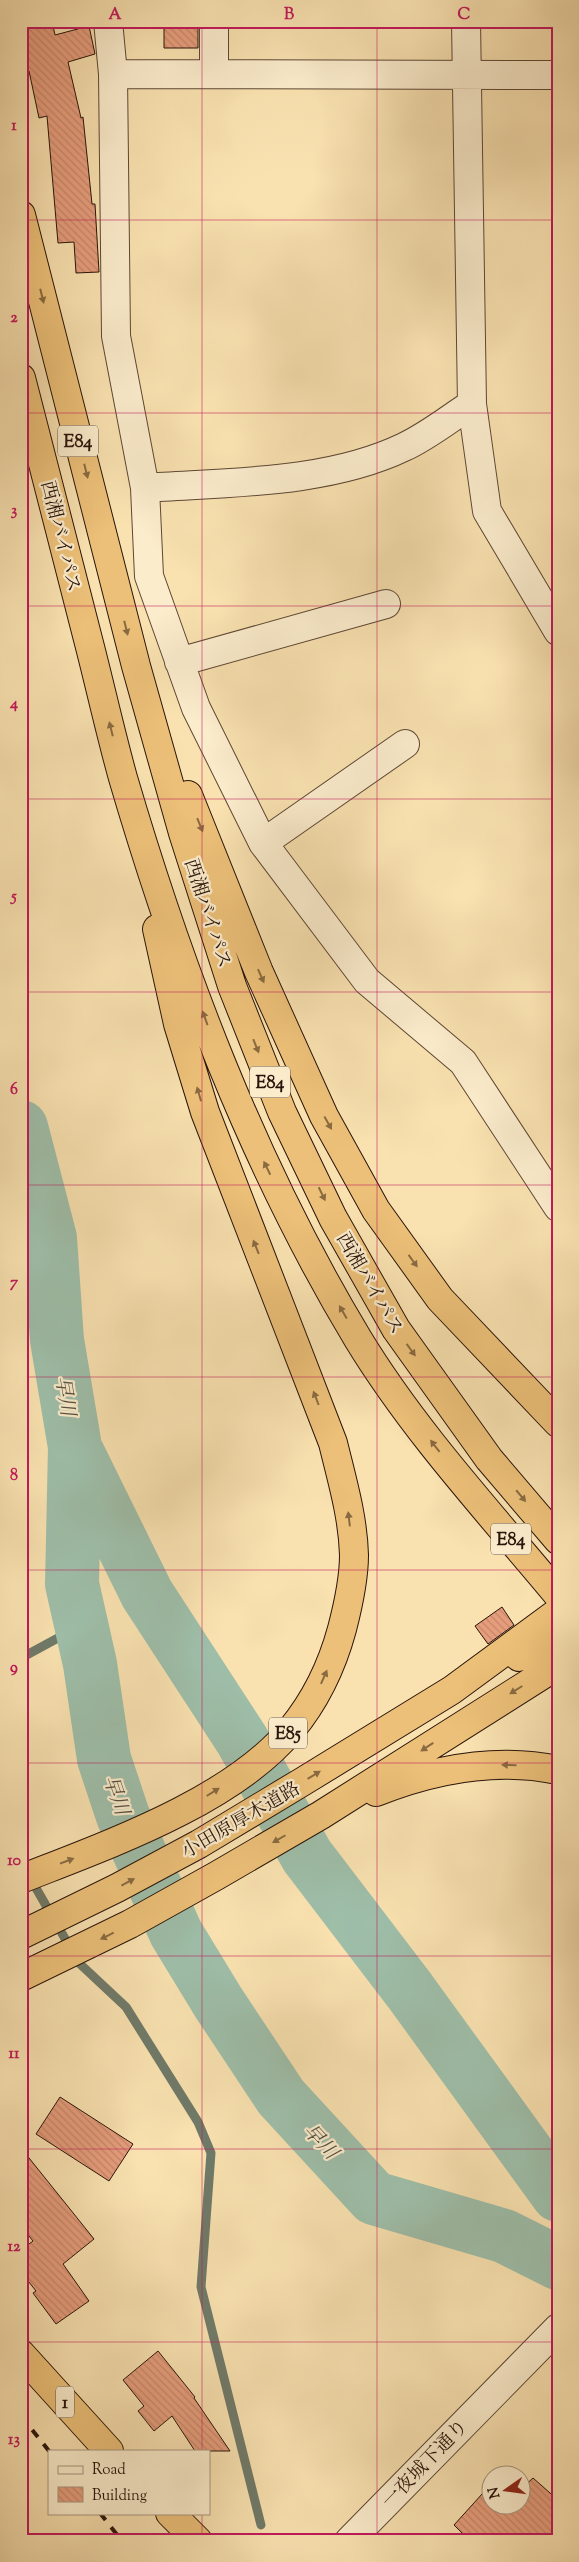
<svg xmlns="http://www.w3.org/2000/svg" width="579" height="2562" font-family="'Sorts Mill Goudy','Noto Serif JP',serif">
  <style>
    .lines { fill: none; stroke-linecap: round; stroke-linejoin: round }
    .stream { stroke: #6f7a69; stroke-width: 9 }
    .river { stroke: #9ebea9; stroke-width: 54 }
    .building { fill: url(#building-back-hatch); stroke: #29140a }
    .minor-casing { stroke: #5d4734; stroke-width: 30 }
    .highway-casing { stroke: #29140a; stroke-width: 30 }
    .minor { stroke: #fbeccc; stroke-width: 28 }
    .highway { stroke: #ecc078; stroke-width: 28 }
    .rail { stroke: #29140a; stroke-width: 4; stroke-dasharray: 9 9; stroke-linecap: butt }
    .oneway { fill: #8a6a41 }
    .grid { fill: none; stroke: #c2185b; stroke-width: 1; stroke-opacity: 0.55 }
    .labels { text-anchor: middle; stroke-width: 4.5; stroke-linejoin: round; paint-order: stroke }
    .shield { fill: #fbeccc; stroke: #685544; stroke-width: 1 }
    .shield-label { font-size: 18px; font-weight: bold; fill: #29140a }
    .street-label { font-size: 19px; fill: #29140a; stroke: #fbeccc }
    .water-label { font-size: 20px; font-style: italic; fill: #525042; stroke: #fbeccc }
    .neatline { fill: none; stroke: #c2185b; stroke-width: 2 }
    .grid-label { font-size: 16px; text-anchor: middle; font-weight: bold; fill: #c2185b }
  </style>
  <defs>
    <pattern id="building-back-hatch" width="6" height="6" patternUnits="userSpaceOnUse" patternTransform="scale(1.25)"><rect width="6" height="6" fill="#e69d7c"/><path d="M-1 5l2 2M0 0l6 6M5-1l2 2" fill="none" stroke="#c5866a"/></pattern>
  </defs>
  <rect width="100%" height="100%" fill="#f9e1b0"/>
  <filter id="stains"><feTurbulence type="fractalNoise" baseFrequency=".004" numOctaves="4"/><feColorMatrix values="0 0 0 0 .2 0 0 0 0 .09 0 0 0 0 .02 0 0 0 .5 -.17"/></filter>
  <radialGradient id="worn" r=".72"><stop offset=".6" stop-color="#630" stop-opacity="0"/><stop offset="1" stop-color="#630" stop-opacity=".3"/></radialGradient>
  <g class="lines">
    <path class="stream" d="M21 1658 82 1625
      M21 1862 79 1963 126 2007 198 2122 211 2153 201 2287 261 2525"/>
    <path class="river" d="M21 1127 50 1238 57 1340 75 1447 72 1584 90 1664 104 1759 123 1816 176 1933 218 2002 281 2097 374 2198 504 2236 558 2263
      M78 1454 147 1594 242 1740 307 1856 410 1991 558 2195"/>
  </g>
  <path class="building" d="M21 21H52L55 35 89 26 95 54 68 62 81 118 83 117 92 204H95L99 272 76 273 74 242 58 243 47 116 39 118 29 71 21 73Z
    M164 21H198V48H164Z
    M502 1607 514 1625 488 1644 475 1626Z
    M60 2097 133 2144 109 2181 36 2134Z
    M21 2148 94 2239 63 2264 89 2301 56 2324 33 2293 36 2291 21 2272V2250L33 2241 21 2226Z
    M158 2351 195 2397 194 2398 230 2451H195L172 2416 154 2431 138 2411 144 2406 123 2380Z
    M533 2478 558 2500V2541H470L454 2525 492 2483V2504H522V2488Z"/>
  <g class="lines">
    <g class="minor-casing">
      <path id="minor" d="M108 21 113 74
        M214 21V74
        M466 21 472 404 487 511 558 631
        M558 75 113 74 116 336 145 488 149 576 196 708 263 843 367 981 463 1062 558 1207
        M145 488C228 482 327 484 404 447 428 436 450 418 472 404
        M179 662 386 604
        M263 843 405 744
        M349 2541 558 2328"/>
    </g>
    <g class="highway-casing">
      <path id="highway" d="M21 215 136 666 183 833 232 986 282 1112 333 1218 396 1329 489 1459 558 1540
        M21 378C44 467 67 557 90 647 101 690 111 735 123 778 180 972 253 1165 358 1339 414 1431 489 1512 558 1595
        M188 795 259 972 324 1116 376 1210 440 1299 558 1423
        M519 1657 558 1638
        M376 1792C434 1769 496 1757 558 1770
        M21 1879C107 1845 231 1802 291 1730 315 1701 332 1666 342 1629 348 1606 354 1580 354 1555 353 1517 342 1480 333 1443L205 1112 178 1024 157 929
        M21 1935 117 1888 199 1844 302 1782 452 1690 558 1612
        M21 1977 130 1924 216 1876 321 1815 558 1665
        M21 2354 109 2451
        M170 2513 198 2541"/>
    </g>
    <use href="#minor" class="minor"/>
    <use href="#highway" class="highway"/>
    <path class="rail" d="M21 2416 49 2451
      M100 2513 122 2541"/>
  </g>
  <defs><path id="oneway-solid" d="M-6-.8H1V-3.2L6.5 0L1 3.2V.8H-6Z" transform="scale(1.25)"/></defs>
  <g class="oneway">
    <use href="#oneway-solid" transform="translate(42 296) rotate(76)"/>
    <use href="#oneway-solid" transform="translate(86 471) rotate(76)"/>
    <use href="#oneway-solid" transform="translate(126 628) rotate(76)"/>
    <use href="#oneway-solid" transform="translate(111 729) rotate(-104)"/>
    <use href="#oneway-solid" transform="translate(200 825) rotate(68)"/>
    <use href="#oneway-solid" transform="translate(261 976) rotate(66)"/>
    <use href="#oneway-solid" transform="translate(205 1018) rotate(-110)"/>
    <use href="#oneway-solid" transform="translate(256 1046) rotate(68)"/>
    <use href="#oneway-solid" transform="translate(199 1094) rotate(-106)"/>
    <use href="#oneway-solid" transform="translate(328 1123) rotate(61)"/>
    <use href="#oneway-solid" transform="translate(267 1168) rotate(-116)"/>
    <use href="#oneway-solid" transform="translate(322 1194) rotate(64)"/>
    <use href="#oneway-solid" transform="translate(256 1247) rotate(-112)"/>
    <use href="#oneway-solid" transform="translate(413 1261) rotate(54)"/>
    <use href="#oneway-solid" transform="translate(343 1312) rotate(-120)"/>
    <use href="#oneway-solid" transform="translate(411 1350) rotate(54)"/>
    <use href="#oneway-solid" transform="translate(316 1398) rotate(-111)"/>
    <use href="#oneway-solid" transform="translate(435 1446) rotate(-128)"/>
    <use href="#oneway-solid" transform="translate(521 1496) rotate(50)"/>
    <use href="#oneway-solid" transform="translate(349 1519) rotate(-97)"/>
    <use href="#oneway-solid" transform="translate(324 1677) rotate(-66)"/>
    <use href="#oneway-solid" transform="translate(516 1690) rotate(148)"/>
    <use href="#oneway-solid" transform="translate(427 1747) rotate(147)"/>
    <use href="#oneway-solid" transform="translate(509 1765) rotate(-178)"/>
    <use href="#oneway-solid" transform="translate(314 1775) rotate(-31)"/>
    <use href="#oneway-solid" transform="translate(213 1792) rotate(-32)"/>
    <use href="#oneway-solid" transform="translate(279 1839) rotate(150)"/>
    <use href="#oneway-solid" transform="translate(67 1861) rotate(-21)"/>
    <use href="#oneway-solid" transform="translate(128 1882) rotate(-28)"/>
    <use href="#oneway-solid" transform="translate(107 1936) rotate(154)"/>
  </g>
  <path class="grid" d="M202 21V2451M377 21V2541M21 220H558M21 413H558M21 606H558M21 799H558M21 992H558M21 1185H558M21 1377H558M21 1570H558M21 1763H558M21 1956H558M21 2149H558M21 2342H558M202 2513V2541"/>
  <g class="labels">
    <g class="shield">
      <rect x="58" y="425.5" width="40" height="31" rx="4"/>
      <rect x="250" y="1066.5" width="40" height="31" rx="4"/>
      <rect x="491" y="1523.5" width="40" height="31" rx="4"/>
      <rect x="269" y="1717.5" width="38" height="31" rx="4"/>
      <rect x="56" y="2386.5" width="18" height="31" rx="4"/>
    </g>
    <g class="shield-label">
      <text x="78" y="447">E84</text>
      <text x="270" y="1088">E84</text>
      <text x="511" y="1545">E84</text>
      <text x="288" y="1739">E85</text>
      <text x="65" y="2408">1</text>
    </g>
    <g class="street-label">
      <text transform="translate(62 536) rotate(76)" y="7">西湘バイパス</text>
      <text transform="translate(209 913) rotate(72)" y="7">西湘バイパス</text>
      <text transform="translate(371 1283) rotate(60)" y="7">西湘バイパス</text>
      <text transform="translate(240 1819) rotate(-30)" y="7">小田原厚木道路</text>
      <text transform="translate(424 2463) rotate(-46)" y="7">一夜城下通り</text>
    </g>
    <g class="water-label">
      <text transform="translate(66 1396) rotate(81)" y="7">早川</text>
      <text transform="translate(117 1795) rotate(71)" y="7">早川</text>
      <text transform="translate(321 2141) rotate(47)" y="7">早川</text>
    </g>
  </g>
  <rect width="579" height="2562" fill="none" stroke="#f9e1b0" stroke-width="55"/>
  <rect x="48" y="2450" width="162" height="65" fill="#fbeccc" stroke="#a7967e"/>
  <rect x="58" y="2466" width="25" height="8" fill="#fbeccc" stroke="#a7967e"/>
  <text x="92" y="2474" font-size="15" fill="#29140a">Road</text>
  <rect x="58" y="2487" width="25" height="15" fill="url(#building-back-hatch)" stroke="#a7967e"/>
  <text x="92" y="2500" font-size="15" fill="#29140a">Building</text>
  <g transform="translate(506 2490) rotate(256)"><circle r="24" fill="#fbeccc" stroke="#a7967e"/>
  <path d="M0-4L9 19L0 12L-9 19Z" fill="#8f2418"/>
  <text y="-8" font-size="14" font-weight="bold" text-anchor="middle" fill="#29140a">N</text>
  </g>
  <rect x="28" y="28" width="524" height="2506" class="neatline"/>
  <g class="grid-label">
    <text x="115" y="19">A</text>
    <text x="289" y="19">B</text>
    <text x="464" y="19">C</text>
    <text x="14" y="130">1</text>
    <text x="14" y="322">2</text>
    <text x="14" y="515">3</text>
    <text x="14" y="708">4</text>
    <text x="14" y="901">5</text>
    <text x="14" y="1094">6</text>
    <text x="14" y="1287">7</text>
    <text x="14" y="1480">8</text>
    <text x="14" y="1672">9</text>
    <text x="14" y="1865">10</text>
    <text x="14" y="2058">11</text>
    <text x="14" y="2251">12</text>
    <text x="14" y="2444">13</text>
  </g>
  <rect width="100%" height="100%" filter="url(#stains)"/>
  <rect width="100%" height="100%" fill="url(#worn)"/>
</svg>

───

● TO DO: A single number is expected: the count of lines in the entries that carry the string "worn".

● EXERCISE OUTPUT: 2